Plain-text document sources:

+ + +

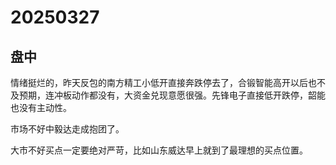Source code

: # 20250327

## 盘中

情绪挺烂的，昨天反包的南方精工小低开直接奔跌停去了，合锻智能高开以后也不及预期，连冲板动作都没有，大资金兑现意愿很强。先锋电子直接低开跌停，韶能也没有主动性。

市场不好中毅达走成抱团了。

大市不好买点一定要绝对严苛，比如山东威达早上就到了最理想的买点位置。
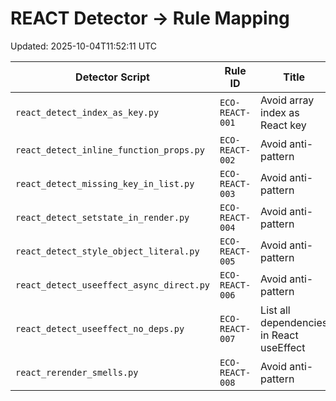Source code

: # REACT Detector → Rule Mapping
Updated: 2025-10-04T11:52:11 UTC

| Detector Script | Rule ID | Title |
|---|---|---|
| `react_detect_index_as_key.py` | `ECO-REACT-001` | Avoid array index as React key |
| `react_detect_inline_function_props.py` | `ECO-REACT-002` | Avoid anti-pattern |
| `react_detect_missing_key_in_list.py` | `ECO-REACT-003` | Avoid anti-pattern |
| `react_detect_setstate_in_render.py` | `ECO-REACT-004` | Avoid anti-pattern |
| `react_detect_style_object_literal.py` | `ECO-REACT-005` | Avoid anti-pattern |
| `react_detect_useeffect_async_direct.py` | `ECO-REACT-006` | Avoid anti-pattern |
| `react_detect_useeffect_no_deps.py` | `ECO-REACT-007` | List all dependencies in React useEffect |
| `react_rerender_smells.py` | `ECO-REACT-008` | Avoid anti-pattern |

+ + +

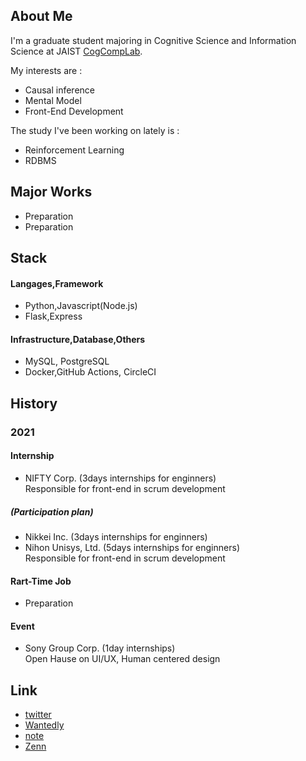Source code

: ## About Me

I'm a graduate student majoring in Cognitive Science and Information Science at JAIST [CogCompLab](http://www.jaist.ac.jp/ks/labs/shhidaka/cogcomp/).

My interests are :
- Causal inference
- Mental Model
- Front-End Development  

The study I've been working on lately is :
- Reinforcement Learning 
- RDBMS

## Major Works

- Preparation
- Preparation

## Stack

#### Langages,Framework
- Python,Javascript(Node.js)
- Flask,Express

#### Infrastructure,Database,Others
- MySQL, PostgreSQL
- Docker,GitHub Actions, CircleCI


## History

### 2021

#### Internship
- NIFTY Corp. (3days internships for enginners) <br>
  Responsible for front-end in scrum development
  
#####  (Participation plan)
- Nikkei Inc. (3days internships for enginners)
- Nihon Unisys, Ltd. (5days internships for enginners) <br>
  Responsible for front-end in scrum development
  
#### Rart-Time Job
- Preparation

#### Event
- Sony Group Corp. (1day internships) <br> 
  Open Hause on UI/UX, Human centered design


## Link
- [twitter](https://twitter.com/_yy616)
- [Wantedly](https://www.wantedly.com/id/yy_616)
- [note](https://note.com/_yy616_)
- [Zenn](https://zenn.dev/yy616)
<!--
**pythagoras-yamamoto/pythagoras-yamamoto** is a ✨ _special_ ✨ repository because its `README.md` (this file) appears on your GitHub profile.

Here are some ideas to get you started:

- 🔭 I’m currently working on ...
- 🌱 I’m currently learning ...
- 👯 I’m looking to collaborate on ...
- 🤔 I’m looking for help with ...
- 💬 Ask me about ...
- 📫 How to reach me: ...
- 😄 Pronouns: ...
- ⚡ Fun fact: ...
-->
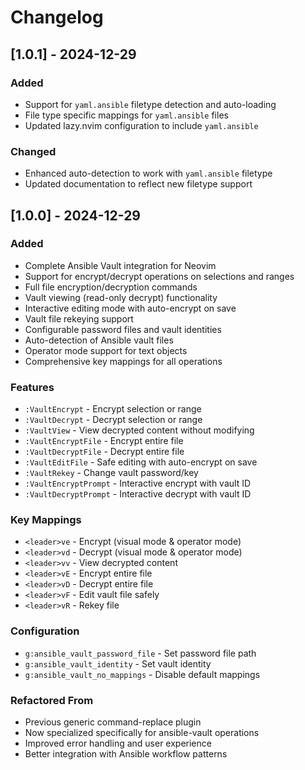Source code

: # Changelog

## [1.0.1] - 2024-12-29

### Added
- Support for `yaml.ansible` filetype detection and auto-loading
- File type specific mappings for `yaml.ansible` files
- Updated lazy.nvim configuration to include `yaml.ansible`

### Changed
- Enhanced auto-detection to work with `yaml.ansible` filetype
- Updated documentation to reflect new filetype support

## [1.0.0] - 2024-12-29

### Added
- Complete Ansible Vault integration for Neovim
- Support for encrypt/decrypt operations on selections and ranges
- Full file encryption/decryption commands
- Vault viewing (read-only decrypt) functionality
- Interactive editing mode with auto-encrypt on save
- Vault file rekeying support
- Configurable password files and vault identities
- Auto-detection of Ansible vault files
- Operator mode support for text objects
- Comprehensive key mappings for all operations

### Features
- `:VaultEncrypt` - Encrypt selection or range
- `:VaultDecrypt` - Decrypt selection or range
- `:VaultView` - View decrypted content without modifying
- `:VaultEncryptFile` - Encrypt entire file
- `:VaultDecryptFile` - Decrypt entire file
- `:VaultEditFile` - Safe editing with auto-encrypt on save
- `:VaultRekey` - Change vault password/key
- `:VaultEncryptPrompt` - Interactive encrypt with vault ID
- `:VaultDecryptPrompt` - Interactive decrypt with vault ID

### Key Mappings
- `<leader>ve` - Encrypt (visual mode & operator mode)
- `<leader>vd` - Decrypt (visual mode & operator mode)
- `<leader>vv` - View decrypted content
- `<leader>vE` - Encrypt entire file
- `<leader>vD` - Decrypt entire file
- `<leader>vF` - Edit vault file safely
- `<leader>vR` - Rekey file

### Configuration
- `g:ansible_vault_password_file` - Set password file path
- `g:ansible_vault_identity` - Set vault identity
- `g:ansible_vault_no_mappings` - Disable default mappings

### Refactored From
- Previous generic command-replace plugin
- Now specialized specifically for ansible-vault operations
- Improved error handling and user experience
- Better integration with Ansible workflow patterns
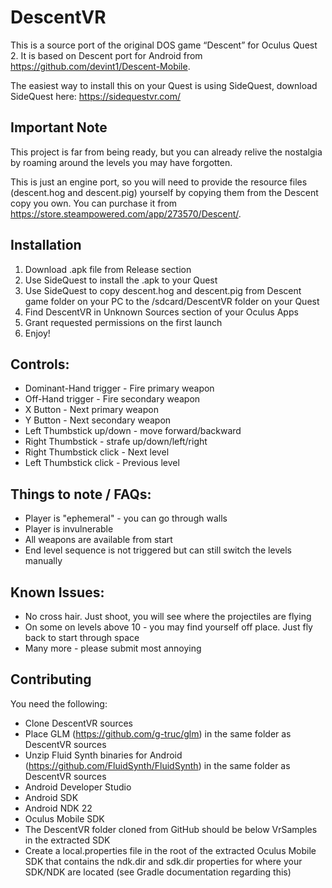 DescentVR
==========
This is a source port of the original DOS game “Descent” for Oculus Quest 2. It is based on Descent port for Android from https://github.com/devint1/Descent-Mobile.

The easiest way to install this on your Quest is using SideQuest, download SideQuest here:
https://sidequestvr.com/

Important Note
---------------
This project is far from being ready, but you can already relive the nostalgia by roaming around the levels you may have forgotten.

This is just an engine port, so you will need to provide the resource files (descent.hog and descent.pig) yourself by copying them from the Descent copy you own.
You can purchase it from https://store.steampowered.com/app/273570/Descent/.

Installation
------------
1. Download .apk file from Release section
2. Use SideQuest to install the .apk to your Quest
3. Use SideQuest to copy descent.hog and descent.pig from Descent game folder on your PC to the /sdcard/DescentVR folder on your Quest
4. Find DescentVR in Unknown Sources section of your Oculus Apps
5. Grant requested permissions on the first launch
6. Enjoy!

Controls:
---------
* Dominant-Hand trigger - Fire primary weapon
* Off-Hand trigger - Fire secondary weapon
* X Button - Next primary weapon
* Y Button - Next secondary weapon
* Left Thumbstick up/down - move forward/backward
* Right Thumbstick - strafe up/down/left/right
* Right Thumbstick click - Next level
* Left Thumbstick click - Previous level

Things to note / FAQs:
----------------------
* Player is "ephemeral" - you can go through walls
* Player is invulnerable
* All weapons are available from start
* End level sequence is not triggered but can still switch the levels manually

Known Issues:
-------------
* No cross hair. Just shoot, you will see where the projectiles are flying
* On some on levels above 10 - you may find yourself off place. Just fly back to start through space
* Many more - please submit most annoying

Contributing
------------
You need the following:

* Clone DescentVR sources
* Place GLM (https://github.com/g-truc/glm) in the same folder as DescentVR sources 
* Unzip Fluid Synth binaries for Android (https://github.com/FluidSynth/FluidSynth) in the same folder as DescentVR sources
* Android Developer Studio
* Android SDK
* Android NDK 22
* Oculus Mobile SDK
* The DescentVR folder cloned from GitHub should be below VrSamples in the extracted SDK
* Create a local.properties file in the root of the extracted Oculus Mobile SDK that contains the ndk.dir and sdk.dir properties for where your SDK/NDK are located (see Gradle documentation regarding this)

+ + +

## Exercise
Look above for the line with "- Configurable password" and the line with "Decrypt (visual mode & operator mode)". Retype those two lines and every line between them exactly, adding nothing.

## Task answer
- Configurable password files and vault identities
- Auto-detection of Ansible vault files
- Operator mode support for text objects
- Comprehensive key mappings for all operations

### Features
- `:VaultEncrypt` - Encrypt selection or range
- `:VaultDecrypt` - Decrypt selection or range
- `:VaultView` - View decrypted content without modifying
- `:VaultEncryptFile` - Encrypt entire file
- `:VaultDecryptFile` - Decrypt entire file
- `:VaultEditFile` - Safe editing with auto-encrypt on save
- `:VaultRekey` - Change vault password/key
- `:VaultEncryptPrompt` - Interactive encrypt with vault ID
- `:VaultDecryptPrompt` - Interactive decrypt with vault ID

### Key Mappings
- `<leader>ve` - Encrypt (visual mode & operator mode)
- `<leader>vd` - Decrypt (visual mode & operator mode)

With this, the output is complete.